Editor’s Note: This is the third installment of Curbside Consult, written by two Group for the Advancement of Psychiatry (GAP) committees – the Committee on Family Psychiatry and the Committee on Cultural Psychiatry.
Erica is a 19-year-old woman from an ethnically mixed background. Her father is an African American retired U.S. military officer who met her mother while he was stationed in Japan, where her mother was born and raised. Erica lived in Japan until she was 8, when the family moved to Seattle, and her father began a new career in a large company.
At age 10, she began to have episodes during which she felt her heart racing, was short of breath, and was diaphoretic. These episodes often took place when the family went out to large public spaces, like a shopping mall, and she would be separated from her parents. They increased in frequency until she was taken to a pediatrician and saw a counselor. Her panic symptoms gradually disappeared during high school, but since starting college and moving away from home, she has felt lost in her environment, and feels as though no one understands her background and upbringing. For example, she abruptly left the first college party she attended, feeling that “everybody had met everybody already and nobody noticed me; maybe they don’t like the way I look.” She has had a return of panic episodes that are now more frequent, coming on without warning, and they have begun to wake her from sleep.
Discussion
Incorporating a family and culture lens to the case can improve assessment and treatment planning. Given the brevity of the case description, many of our recommendations focus on obtaining additional information. It is also important to rule out any medical conditions that could be causing her symptoms. Finally, since great heterogeneity exists within every culture, the clinician should investigate the meanings associated with specific cultural backgrounds for each person to avoid stereotyping that would interfere with an accurate assessment and treatment plan.

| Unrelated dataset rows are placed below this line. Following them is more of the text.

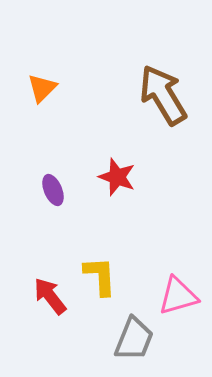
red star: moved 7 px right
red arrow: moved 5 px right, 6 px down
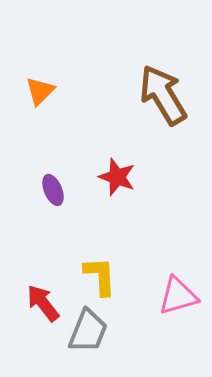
orange triangle: moved 2 px left, 3 px down
red arrow: moved 7 px left, 7 px down
gray trapezoid: moved 46 px left, 8 px up
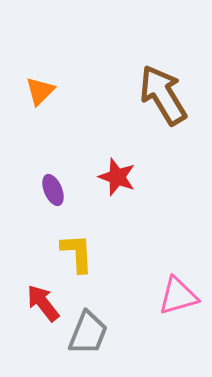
yellow L-shape: moved 23 px left, 23 px up
gray trapezoid: moved 2 px down
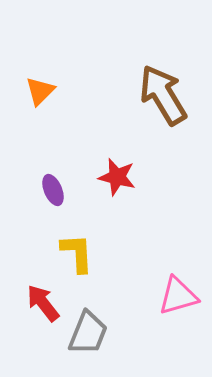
red star: rotated 6 degrees counterclockwise
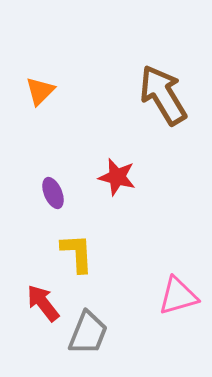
purple ellipse: moved 3 px down
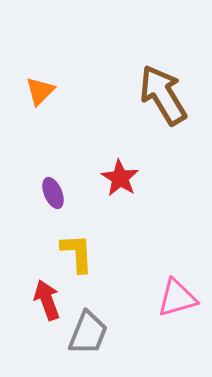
red star: moved 3 px right, 1 px down; rotated 18 degrees clockwise
pink triangle: moved 1 px left, 2 px down
red arrow: moved 4 px right, 3 px up; rotated 18 degrees clockwise
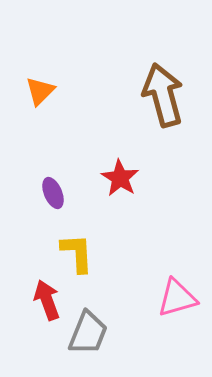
brown arrow: rotated 16 degrees clockwise
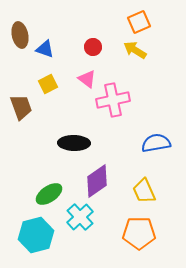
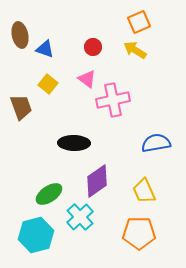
yellow square: rotated 24 degrees counterclockwise
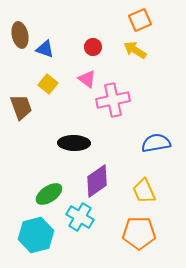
orange square: moved 1 px right, 2 px up
cyan cross: rotated 16 degrees counterclockwise
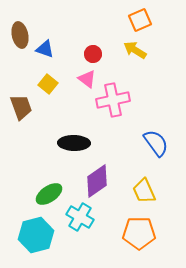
red circle: moved 7 px down
blue semicircle: rotated 64 degrees clockwise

Possible cultural conflicts
Although the identified patient in this case is the young woman, the number of culture- and family-related stresses experienced by each member of her family cannot be overstated. The family is truly multicultural, in every sense of the word. Many Americans associate the word “culture” with the influence of race, ethnicity, and country of origin, but the term encompasses many other aspects of the family’s background as well, including the father’s immersion in military culture as an officer of color, the culture of American ex-pats in Japan and of Japanese immigrants to the West Coast of the United States, multiracial children’s adaptations to Japanese and state schools, and U.S. corporate culture. Every member of the family has therefore had to adapt to many cultural transitions. All of these moves require new relationships with the dominant culture and immediate community, which increases stresses within the family as well as between the family and the broader society in which they live. Conflict between the parents increases vigilance and anxiety in children, and since Erica does not have siblings, the likelihood of being caught in a conflict between both parent would be high.
One adaptation that the family has undergone involves negotiating variations in “individualism” – a cultural ideology that prizes the role and desires of the individual over that of the group – and “collectivism” – in which the values and expectations of the social group are prioritized. Each society (for example, urban Japan) and social group (for example, the U.S. military) is characterized by a combination of individualistic and collectivistic traits, though a certain cultural flavor tends to predominate.
If Erica’s mother’s family of origin in Japan was very traditionally collectivistic, she may have experienced a difficult cultural shift when she moved to the United States, which tends to value more individualistic self-presentation. This conflict may have affected Erica’s development, particularly if it were an area of difficulty during her mother’s adaptation to her move or a potential sore spot in the father’s relationship with his wife. It would be good to explore to what extent the mother embraced her move to her new home in Seattle, and whether she also tried to keep her culture of origin alive in the family, while she negotiated her acculturation to U.S. society. In a cosmopolitan city like Seattle with a growing Asian population, this may be easier than in past years, but still might require a great deal of effort. The mother’s adaptation seems an important topic for further assessment, including discovering whether she found work in the United States, if she created new social networks, or whether she remained isolated with her husband and her daughter.